The subconscious mind does not mark the passage of time in a linear fashion. Therefore, any memories and feelings associated with those memories are experienced in the subconscious as if they are happening today. In PTSD, painful emotions are associated with memories of trauma. A recent study has demonstrated that EFT is effective for treating PTSD. The memory remains but the emotions have been released.

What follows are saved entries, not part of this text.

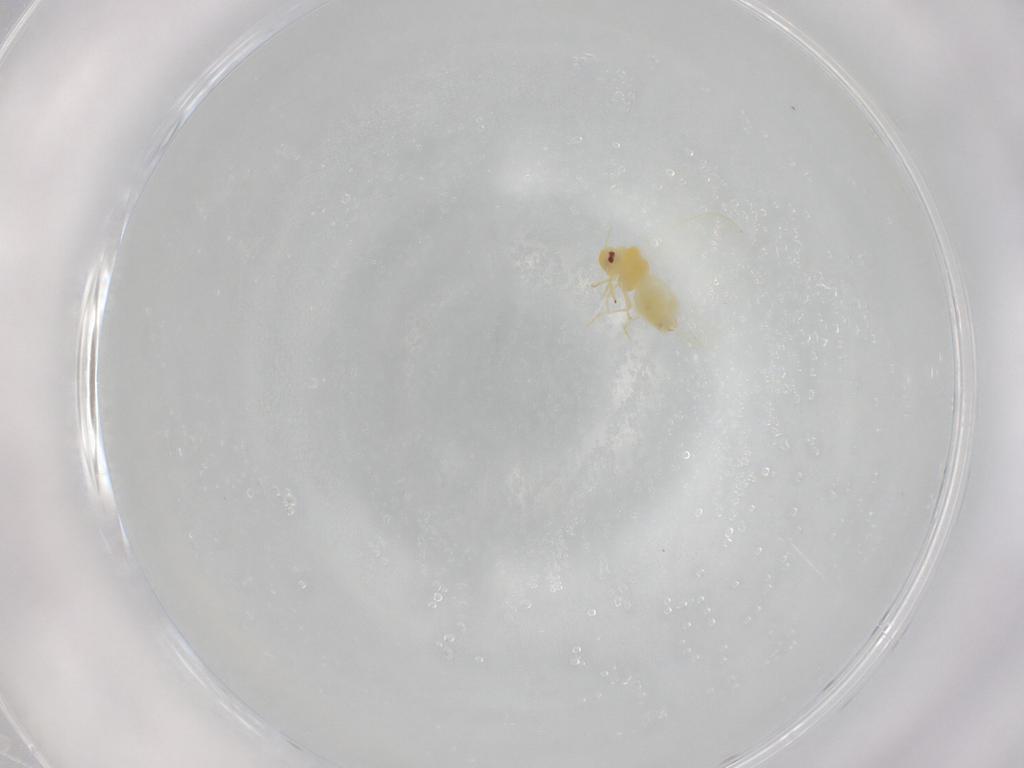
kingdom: Animalia
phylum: Arthropoda
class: Insecta
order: Hemiptera
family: Aleyrodidae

Energy psychology and acupuncture work well as a sequence in treating emotional disorders. In one approach, after energy psychology techniques have been utilized, acupuncture needles are inserted at GV20 and Yintang to help calm the mind and promote insight. Frequently, at the time of a traumatic event, a natural response is to “close the gates.” In other words, a self-protective isolation occurs. A consequence is that whatever emotions were present at the time of the trauma become locked-in, unable to be released, resulting in an association between memory and emotion. An acupuncture approach is to open the gates by needling PC 6 (Neiguan, Inner Passage) and TE 5 (Waiguan, Outer Passage). When there is a need for forgiveness of self and/or others, HT 7 is needled. Issues of anger are helped by needling LR 2, which calms the Liver Fire and LR 3, which helps promote the smooth flow of energy. When there is Liver Fire and Excess Heat, then cupping CV 12 and ST 25 can help disperse Heat. These steps permit the patient to connect better with any emotions that are being brought to a higher level of awareness.

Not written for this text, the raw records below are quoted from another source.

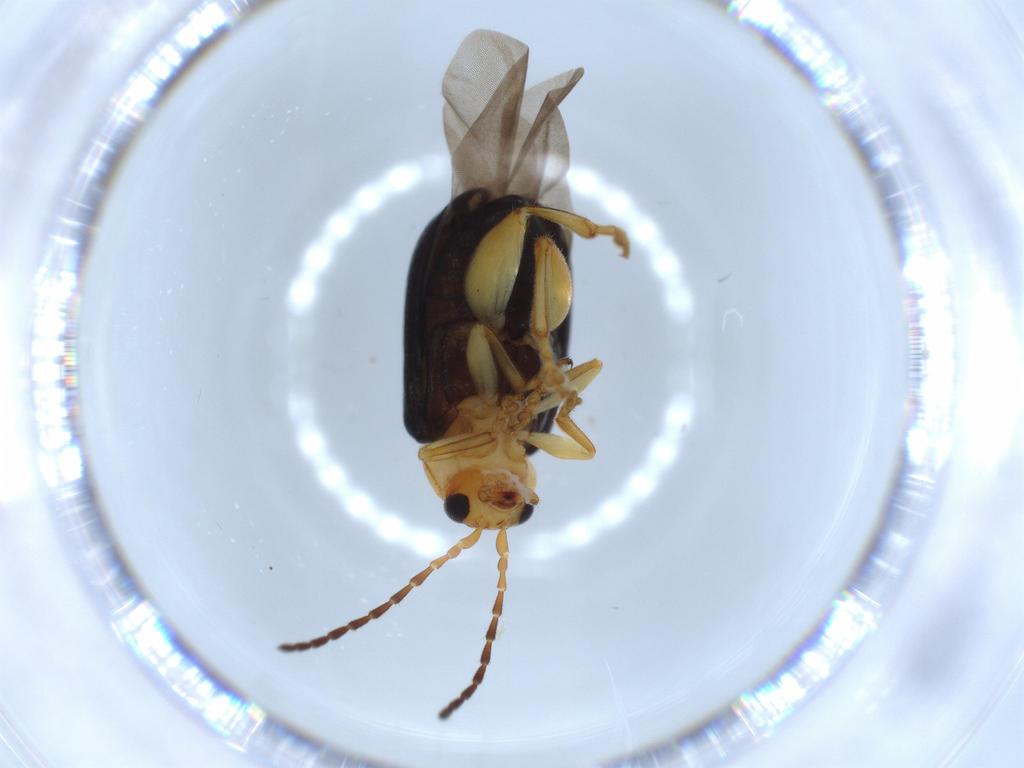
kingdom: Animalia
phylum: Arthropoda
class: Insecta
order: Coleoptera
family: Chrysomelidae
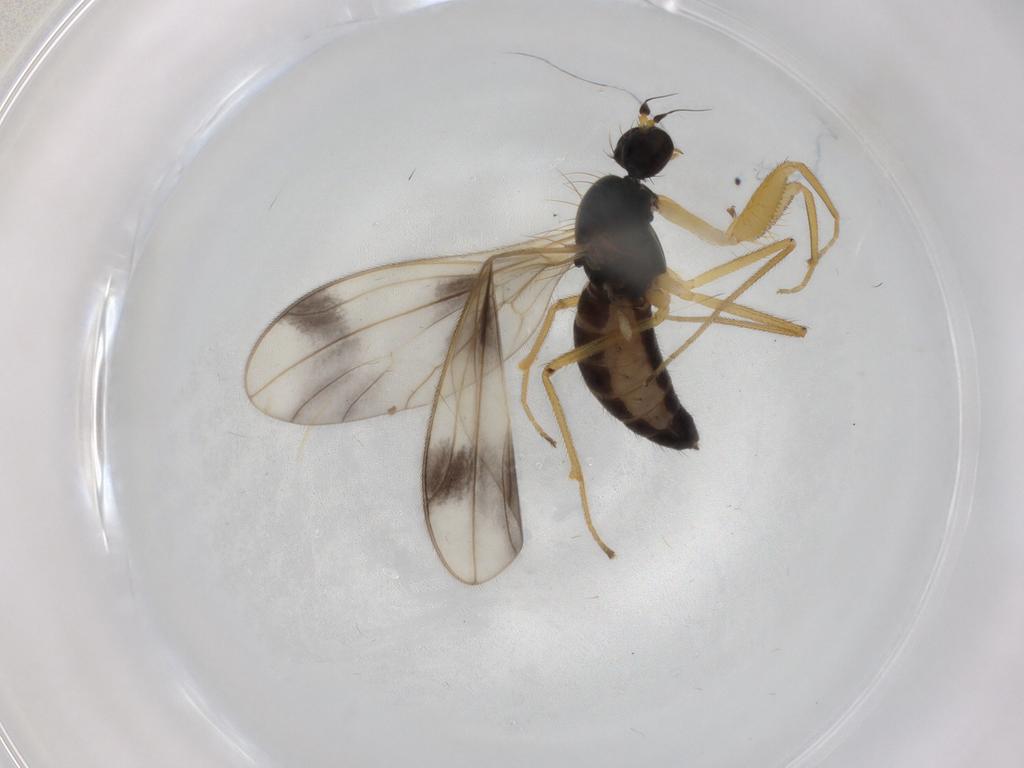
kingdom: Animalia
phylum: Arthropoda
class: Insecta
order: Diptera
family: Empididae
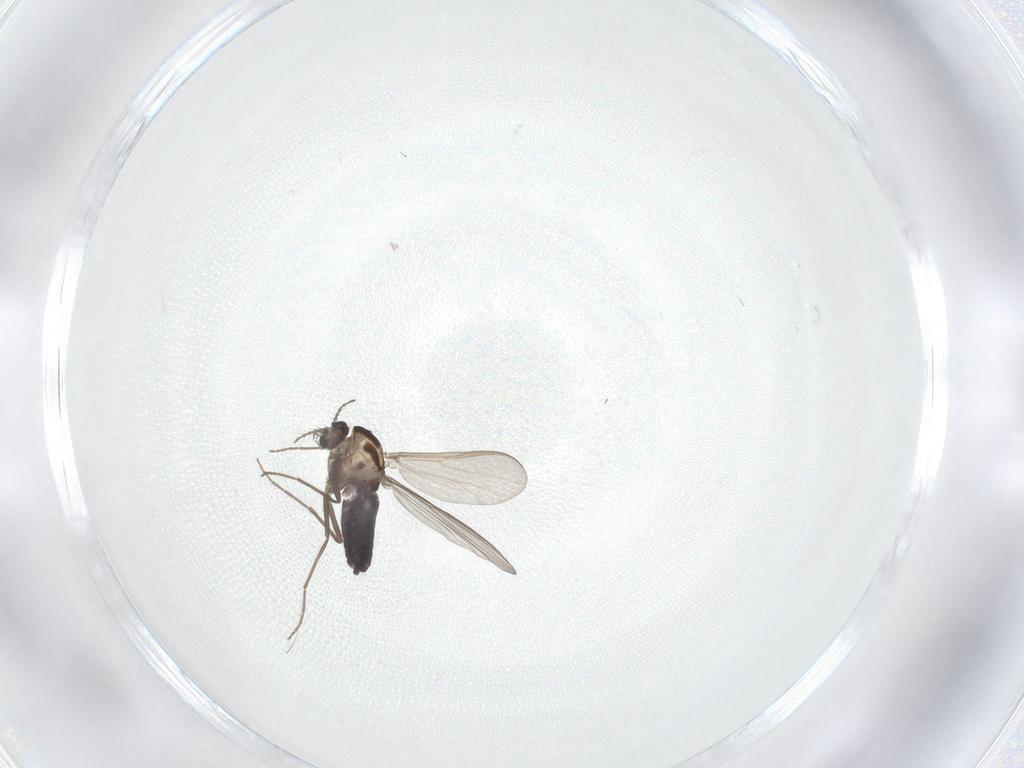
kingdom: Animalia
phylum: Arthropoda
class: Insecta
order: Diptera
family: Chironomidae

After EFT and acupuncture, addition of hypnosis is often beneficial for identifying repressed memories and blocked emotions. While the needles are working the patient is helped to enter a hypnotic state. Needling CV 5 facilitates induction. It has recently been found that work being done in a light or medium trance state can be more effective than when in a deep trance state. The patient is guided to a safe, private place, usually a place in nature that can be real or imaginary. Once this state is achieved, all the senses are awakened; this helps to focus the hypnotic state. Then, in the mind’s eye the therapy is guided by what was elicited in the information already gathered. When there is a physical issue, that area can be visited and a dialogue set up with this issue, asking why it is there, what emotions are connected with it, and what needs to be done or not done for it to resolve and allow the patient to return to health. The answers come from the patient’s deep inner wisdom and the connections with emotions, memories, and feelings become clearer.